My goal: provide training, resources, and support to any teacher, anywhere.

Part III: Unification/Transformation

What was one of your greatest obstacles?

We quickly realized that our biggest challenge was to create a standardized teacher coaching program that could both work anywhere and be human-centered enough to customize for local culture, language, and customs.  

For example, we set a goal of providing access to teacher support for all schools, including those off-the-grid or in “last mile” locations.  I remember visiting a partner school in Tanzania.  One of the lead teachers had been in the TeachUNITED program for a little under two years.  He had embraced the challenge of limiting his lectures and increasing student group work.  This teacher practiced a blended learning station-rotation model, and I watched in awe, knowing that this school had no internet, electricity, or running water.  He was designing lessons that were engaging with a tablet and offline server powered by solar panels.  It was amazing, and exactly what we had envisioned.

That afternoon, I joined one of his students at her home. It was a two hour walk from the school, but she was thrilled to join us in the car that day.  Nimbris told me how much she enjoyed the new lessons, including group work and using technology. Her home was a small boma made of mud, sticks, and fire ash, and she completed her homework using a single solar lamp.  Like her teacher, I was in awe of Nimbris’ perseverance.  She casually mentioned that most girls in her village would get married and have babies soon (she was 15).  But she wanted to become a nurse.  Around dusk, we were wrapping up our visit, and she remembered that she had to round up the goats into their pen.  The reason — the lions would be coming by soon.  

I’m sorry… the what?!?!?!

Share one of your greatest triumphs and most memorable defeat and how you prevailed.

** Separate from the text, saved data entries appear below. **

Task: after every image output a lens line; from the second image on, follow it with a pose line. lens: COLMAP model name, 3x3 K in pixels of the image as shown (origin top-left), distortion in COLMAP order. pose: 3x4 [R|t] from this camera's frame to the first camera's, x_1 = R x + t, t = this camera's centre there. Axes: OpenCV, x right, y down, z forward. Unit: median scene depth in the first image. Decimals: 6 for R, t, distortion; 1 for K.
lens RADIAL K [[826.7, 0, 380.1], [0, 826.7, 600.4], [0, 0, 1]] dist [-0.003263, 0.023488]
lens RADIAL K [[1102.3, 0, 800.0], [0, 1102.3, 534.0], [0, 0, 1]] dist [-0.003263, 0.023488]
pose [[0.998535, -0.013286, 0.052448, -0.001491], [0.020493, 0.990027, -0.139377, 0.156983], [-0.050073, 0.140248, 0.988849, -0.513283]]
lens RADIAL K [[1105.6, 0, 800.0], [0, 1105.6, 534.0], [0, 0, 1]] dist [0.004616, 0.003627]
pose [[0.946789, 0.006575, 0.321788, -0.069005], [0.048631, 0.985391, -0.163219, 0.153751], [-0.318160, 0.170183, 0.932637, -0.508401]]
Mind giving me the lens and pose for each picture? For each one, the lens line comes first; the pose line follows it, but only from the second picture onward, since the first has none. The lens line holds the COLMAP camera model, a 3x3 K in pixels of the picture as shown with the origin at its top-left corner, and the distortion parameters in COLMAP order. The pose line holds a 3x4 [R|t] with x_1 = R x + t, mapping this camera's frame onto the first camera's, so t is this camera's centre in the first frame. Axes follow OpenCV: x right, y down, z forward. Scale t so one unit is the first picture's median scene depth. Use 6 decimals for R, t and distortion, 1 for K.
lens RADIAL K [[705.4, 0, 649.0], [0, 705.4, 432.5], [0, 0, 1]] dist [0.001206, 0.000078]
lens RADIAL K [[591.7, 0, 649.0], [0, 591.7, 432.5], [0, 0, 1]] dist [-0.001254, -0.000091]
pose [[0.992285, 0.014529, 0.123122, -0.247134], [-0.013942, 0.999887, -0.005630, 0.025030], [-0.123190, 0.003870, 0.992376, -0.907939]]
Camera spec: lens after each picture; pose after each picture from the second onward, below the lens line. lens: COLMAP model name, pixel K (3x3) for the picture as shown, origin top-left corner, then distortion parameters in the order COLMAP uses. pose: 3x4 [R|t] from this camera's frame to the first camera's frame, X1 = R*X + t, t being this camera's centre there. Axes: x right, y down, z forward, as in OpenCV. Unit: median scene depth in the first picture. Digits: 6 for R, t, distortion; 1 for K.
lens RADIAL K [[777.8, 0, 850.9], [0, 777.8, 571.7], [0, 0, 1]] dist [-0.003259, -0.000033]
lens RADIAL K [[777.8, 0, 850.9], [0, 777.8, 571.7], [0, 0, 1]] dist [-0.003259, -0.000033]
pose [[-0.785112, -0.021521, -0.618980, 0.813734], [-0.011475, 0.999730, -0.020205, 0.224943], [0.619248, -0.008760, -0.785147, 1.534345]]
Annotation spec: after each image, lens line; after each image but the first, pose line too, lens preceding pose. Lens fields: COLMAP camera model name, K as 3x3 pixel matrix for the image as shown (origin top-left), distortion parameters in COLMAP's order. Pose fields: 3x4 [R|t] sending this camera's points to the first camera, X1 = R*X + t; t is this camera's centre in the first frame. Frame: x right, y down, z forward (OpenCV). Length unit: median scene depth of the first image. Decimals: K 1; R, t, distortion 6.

I looked around, admittedly a bit nervous, and realized that there were still kids walking home from school (remember – two hours).

Was I crazy for thinking a teacher training program could really have an impact when kids have to think about getting their chores done before the lions come by?!  

OR was there an opportunity to make systemic changes that gave girls like Nimbris an opportunity to dream bigger?  

I looked from Nimbris to my own 15-year-old daughter who had joined me on the trip.  I wasn’t just the Executive Director of an NGO.  I was a mom.  That moment was a turning point for me and the value I placed on creating an equitable education system.  

Part IV: Road Back/Hero’s Return

What was one of your most significant transformations? (For the people you are serving and in community with, but also your own.)

Our team dove right in with a focus on rural communities where the resource gap and teaching crisis is most acute.  Over the last three and a half years, small local teams were hired and our teacher coaching program was fully launched.  We meticulously reviewed student and teacher academic data and engagement results.  The first few times our research team reviewed our student outcome data, we actually thought there must be a mistake.  Schools were jumping in district rankings and girls were graduating at twice the rates as previous years.  Could teachers really embrace instructional coaching this much?  Could kids really make this much growth in just 1-2 years?   Short answer: yes.  Our schools were crushing it.

Just three years later, we went from 7 pilot sites to more than 60 partner schools; we coach over 200 teachers, and reach more than 18,500 children.  Our new goal: Reach a half million children in support of United Nations’ Sustainable Development Goal #4: Quality Education.  At TeachUNITED, we know changing the world for children means supporting every teacher, everywhere.

And that’s exactly what we intend to do.